Letter: Everyone reacts to bad health news differently

This is to let you know that I did not get cancer because I have had my hair permed…

To the editor:

I have cancer.

I thank those who have offered their help, positive thoughts and preyers; I am grateful to the crew of at least eight people who operated on me July 9,2013.

I wish to educate the insensitive.

This is to let you know that I did not get cancer because I have had my hair permed, repeatedly, throughout my life, otherwise hairdressers, worldwide, would suffer from cancers on their hands.

I did not opt to pay for my cancer operation because, although a plastic surgeon was the operation’s team leader, mine was a medical and not a cosmetic procedure.

Where was your good advice to treat my injury with grandma’s home remedies in the beginning of my ordeal? I any of these remedies would have cured me of the malignant melanoma, why haven’t they been recognized with a Nobel Prize for Medicine?

Furthermore, to accuse me of having waited too long to obtain treatment, is totally uncalled for. Only thanks to my perseverance did I receive a diagnosis—after eight months. And still I had to wait a further four months for an operation, costing the B.C. medical system a multitude of what an early diagnosis and treatment might have cost.
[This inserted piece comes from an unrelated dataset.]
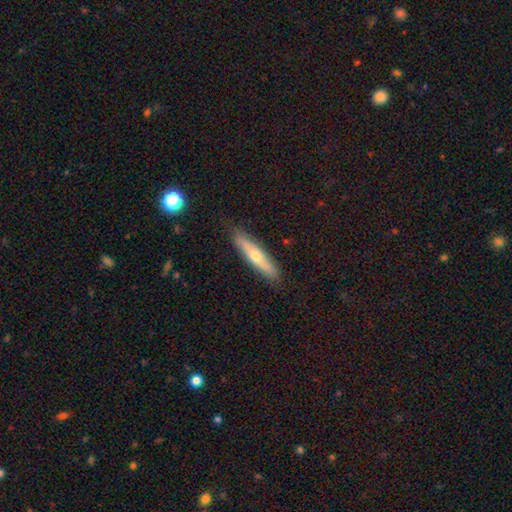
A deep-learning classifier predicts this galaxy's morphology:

And, to the lady who asked me: “Why are you pretending (to have cancer)?” in an accusatory tone that implied: ‘Only real cancer patients are entitled to wear wigs.’ I wore the fun wig to make it easier for you to speak to me about the Big C; I wore the fun wig to lift my own spirits; I wore the fun wig because that is my new reality.
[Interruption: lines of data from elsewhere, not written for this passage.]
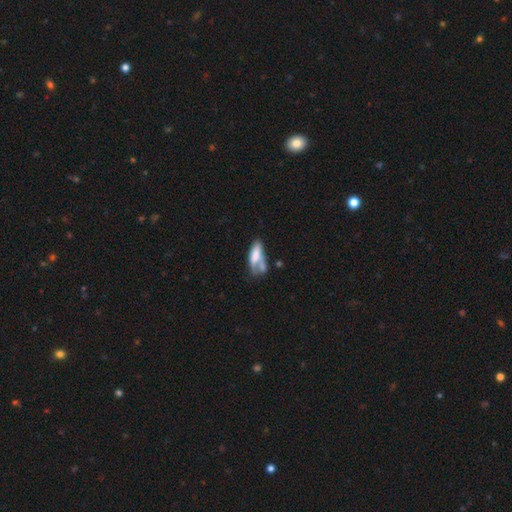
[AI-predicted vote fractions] smooth_or_featured: smooth (p=0.63) [alt: featured or disk p=0.29]
how_rounded: in between (p=0.63) [alt: cigar-shaped p=0.35]
merging: merger (p=0.36) [alt: none p=0.28]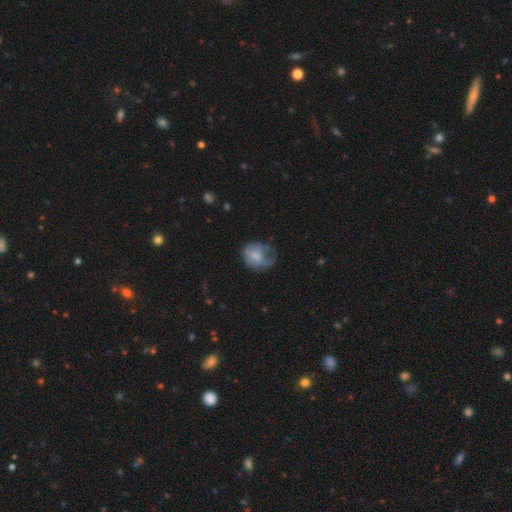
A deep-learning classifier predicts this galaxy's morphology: Smooth or featured: smooth — 57% (featured or disk — 34%)
How rounded: round — 55% (in between — 44%)
Merging: none — 36% (major disturbance — 31%)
To my shame I have to admit that I have engaged in the game of “my scar is longer than yours,” and “I have more clamps than you.” So, please, if you do catch me at this have again, do forgive me because I am fighting the cancer on all fronts, including the competitive one.
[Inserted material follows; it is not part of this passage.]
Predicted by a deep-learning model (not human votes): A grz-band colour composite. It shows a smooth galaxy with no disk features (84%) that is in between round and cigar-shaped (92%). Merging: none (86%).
To those who feel awkward when meeting a person who suffers from this, or any other killer disease, and who cannot offer any help in the form of driving to and from appointments, child minding, housekeeping or the like; and who are at a loss of appropriate words to say: “I am sorry you are ill,” How are you feeling?” “Would you like to go for coffee,” etc., would do just fine.

Yes, I have cancer and yes, I am desperately trying to carry on with life as before, but at times the stumbling blocks are too high and I could use your kind words, your helping hand and your prayers.